Please cite an official document that shows the US government forcing GitHub to secretly modify the source code of a project in one of its repos.
As far as I'm aware, they've literally never done that, and to suggest they have means you have to show evidence that such a thing has taken place.
This is some Fox News level bullshit. "How do we know the FBI hasn't raped and murdered a girl in 1990? They've never come out and specifically stated they haven't!"
diminoten, you started by comparing one of @balls2you questions to a plan/plot/conspiracy. I commented saying that just because it's something you think that no government would ever do, doesn't means that they don't do it. I compared it to the NSA leaks, because until Snowden, everyone that talked about NSA (and other agencies) controlling the internet was called crazy. Now we now that those guys weren't that crazy.
I'm not saying that the US (or other country) government did change some code on some repo on Github, what I'm saying is: if they want, they can do it legally or illegally. Do you understand my comment now?
"Good germans," even years after war, were certain there's no way their government could have perpetrated something like the holocaust and were convinced it was just allied propaganda.

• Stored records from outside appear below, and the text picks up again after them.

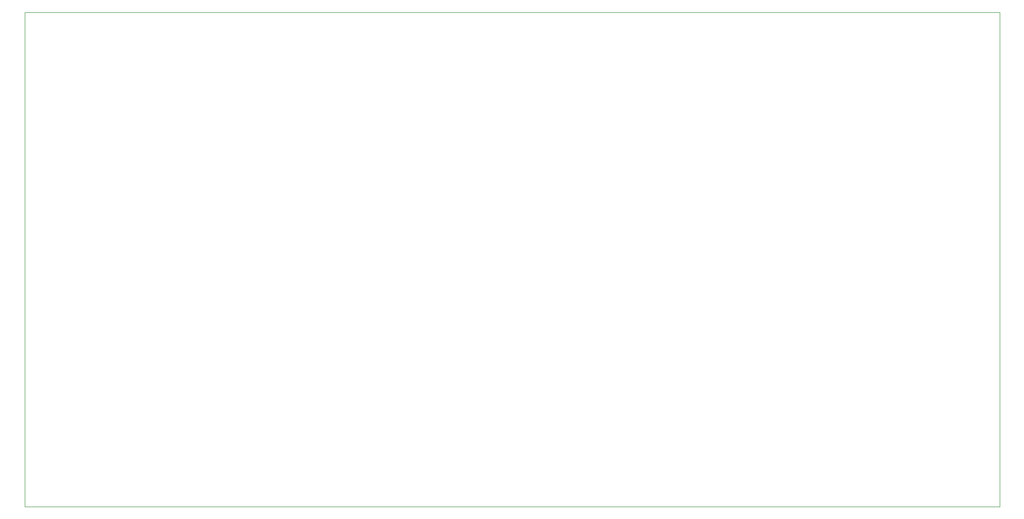
<source format=gbr>
%TF.GenerationSoftware,KiCad,Pcbnew,9.0.0*%
%TF.CreationDate,2025-03-11T12:16:19-07:00*%
%TF.ProjectId,TelemMainV3,54656c65-6d4d-4616-996e-56332e6b6963,3.0*%
%TF.SameCoordinates,Original*%
%TF.FileFunction,Profile,NP*%
%FSLAX46Y46*%
G04 Gerber Fmt 4.6, Leading zero omitted, Abs format (unit mm)*
G04 Created by KiCad (PCBNEW 9.0.0) date 2025-03-11 12:16:19*
%MOMM*%
%LPD*%
G01*
G04 APERTURE LIST*
%TA.AperFunction,Profile*%
%ADD10C,0.050000*%
%TD*%
G04 APERTURE END LIST*
D10*
X60775000Y-51974000D02*
X234225000Y-51974000D01*
X234225000Y-140026000D01*
X60775000Y-140026000D01*
X60775000Y-51974000D01*
M02*

</source>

Hence the phrase "good germans" for people who believe anything the government tells them, without question, despite the history of government criminal activity, pretty much nonstop going back to the revolution. (Hell, imposing the constitution was done by a coup, there was no mechanism for replacing the prior government, so they just did it with fait accompli. That said, I wish we operated under that constitution, then there would be no need for these reports to reveal just how many people's (in bands of 250) constitutional rights are being violated.)
the thing about that claim is that they did try (LSD in drinking water as part of MKULTRA), that it didnt work doesnt really matter, if they thought they could again you could bet your bottom dollar that they would try again.